*** Supplied data ***
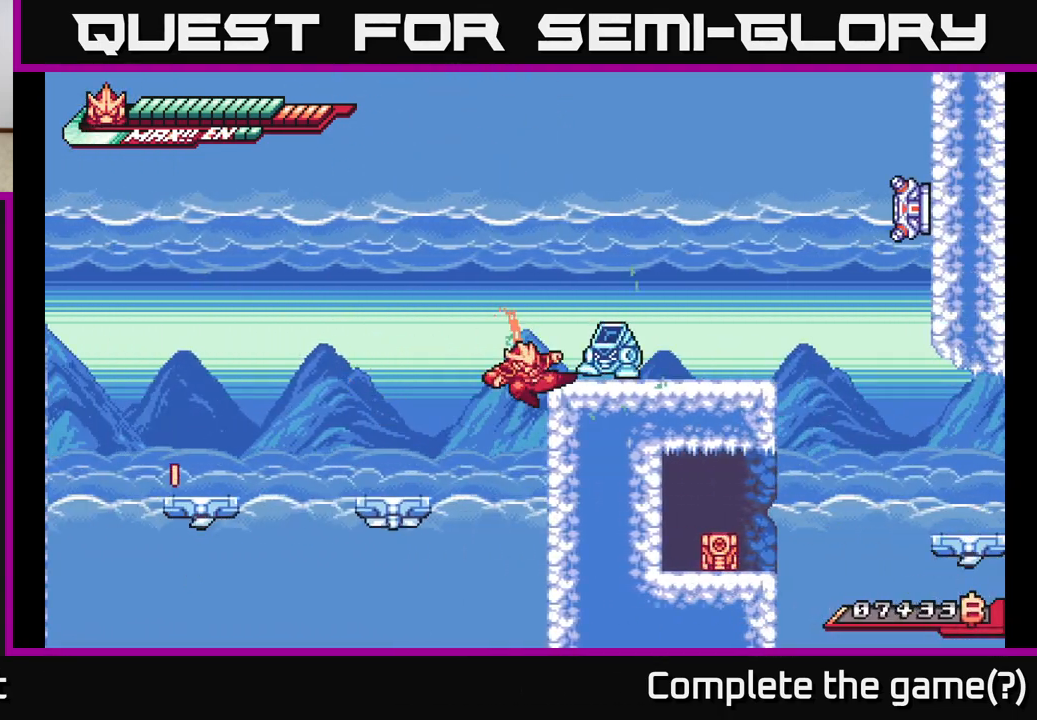
{"buttons": ["A"], "left_stick": "center", "right_stick": "center", "events": [[33, "left_stick", "right"], [83, "X", "up"], [250, "A", "down"], [383, "X", "down"], [483, "X", "up"], [500, "left_stick", "center"]]}
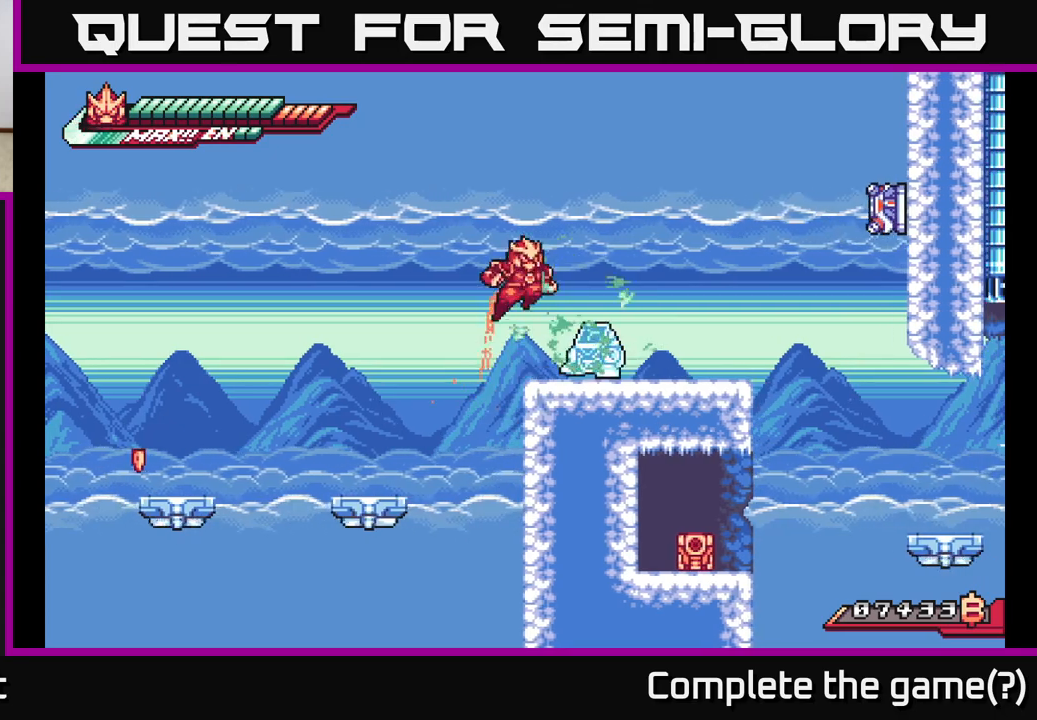
{"buttons": ["X"], "left_stick": "center", "right_stick": "center", "events": [[117, "X", "down"], [150, "A", "up"], [233, "X", "up"], [383, "X", "down"]]}
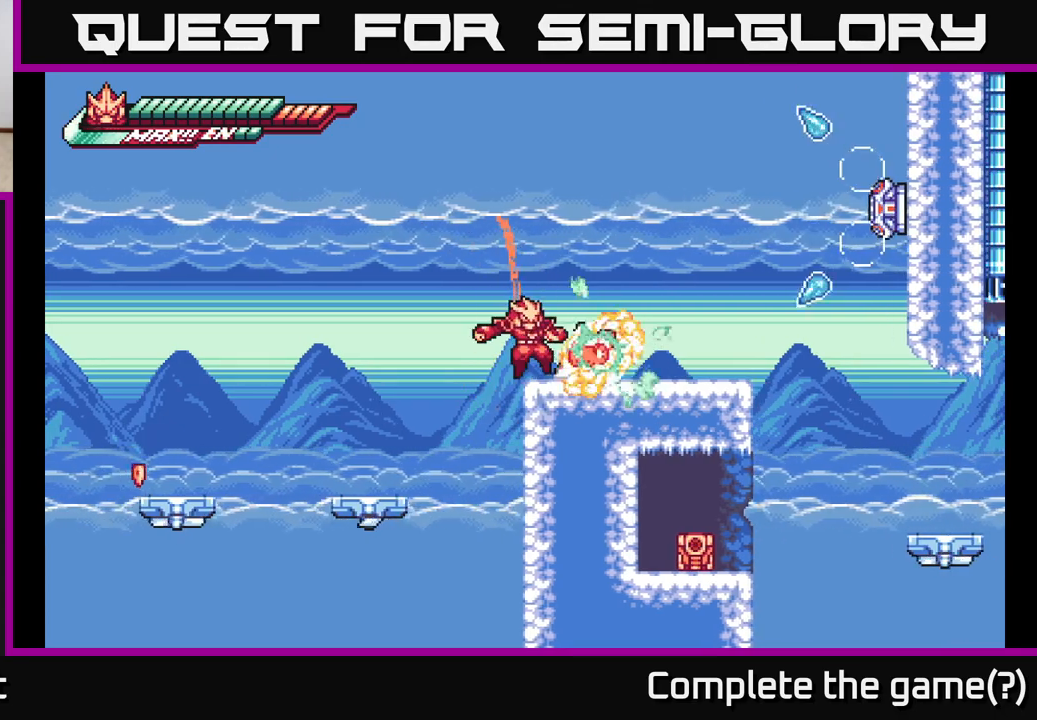
{"buttons": [], "left_stick": "right", "right_stick": "center", "events": [[33, "X", "up"], [117, "X", "down"], [167, "left_stick", "right"], [250, "X", "up"], [350, "X", "down"], [483, "X", "up"]]}
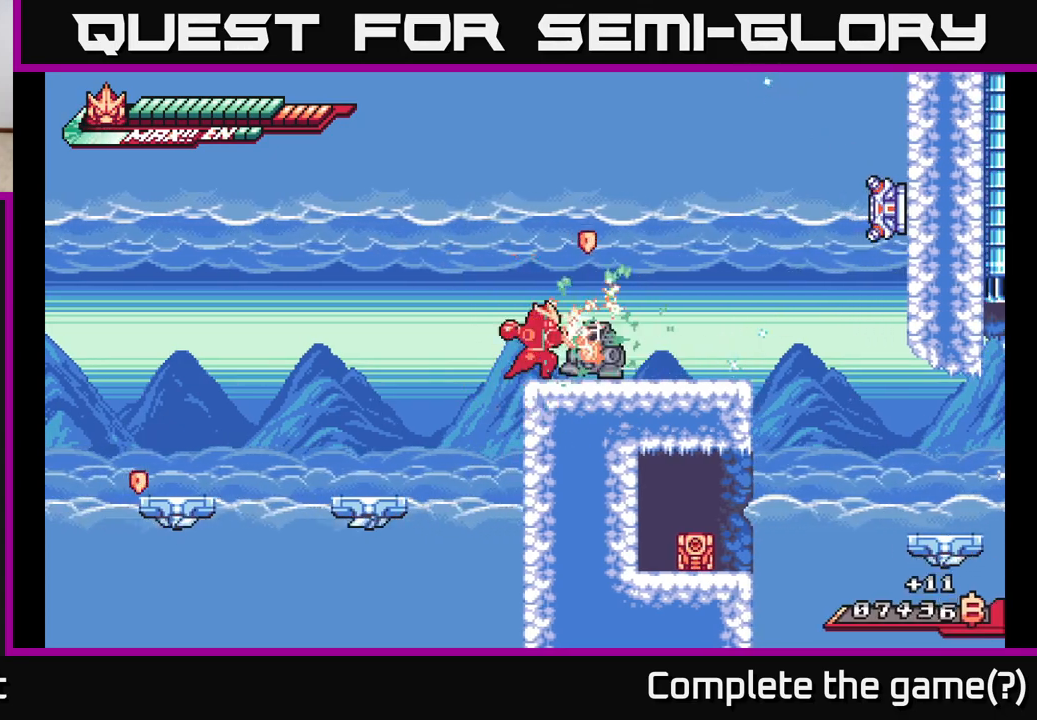
{"buttons": [], "left_stick": "right", "right_stick": "center", "events": [[67, "X", "down"], [133, "left_stick", "center"], [217, "X", "up"], [300, "X", "down"], [383, "left_stick", "right"], [417, "X", "up"]]}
*** End of Supplied data ***
__What the task asks__. Before handing back the copy, remove the pictures; otherwise print the data exactly.

__Written response__.
{"buttons": ["A"], "left_stick": "center", "right_stick": "center", "events": [[33, "left_stick", "right"], [83, "X", "up"], [250, "A", "down"], [383, "X", "down"], [483, "X", "up"], [500, "left_stick", "center"]]}
{"buttons": ["X"], "left_stick": "center", "right_stick": "center", "events": [[117, "X", "down"], [150, "A", "up"], [233, "X", "up"], [383, "X", "down"]]}
{"buttons": [], "left_stick": "right", "right_stick": "center", "events": [[33, "X", "up"], [117, "X", "down"], [167, "left_stick", "right"], [250, "X", "up"], [350, "X", "down"], [483, "X", "up"]]}
{"buttons": [], "left_stick": "right", "right_stick": "center", "events": [[67, "X", "down"], [133, "left_stick", "center"], [217, "X", "up"], [300, "X", "down"], [383, "left_stick", "right"], [417, "X", "up"]]}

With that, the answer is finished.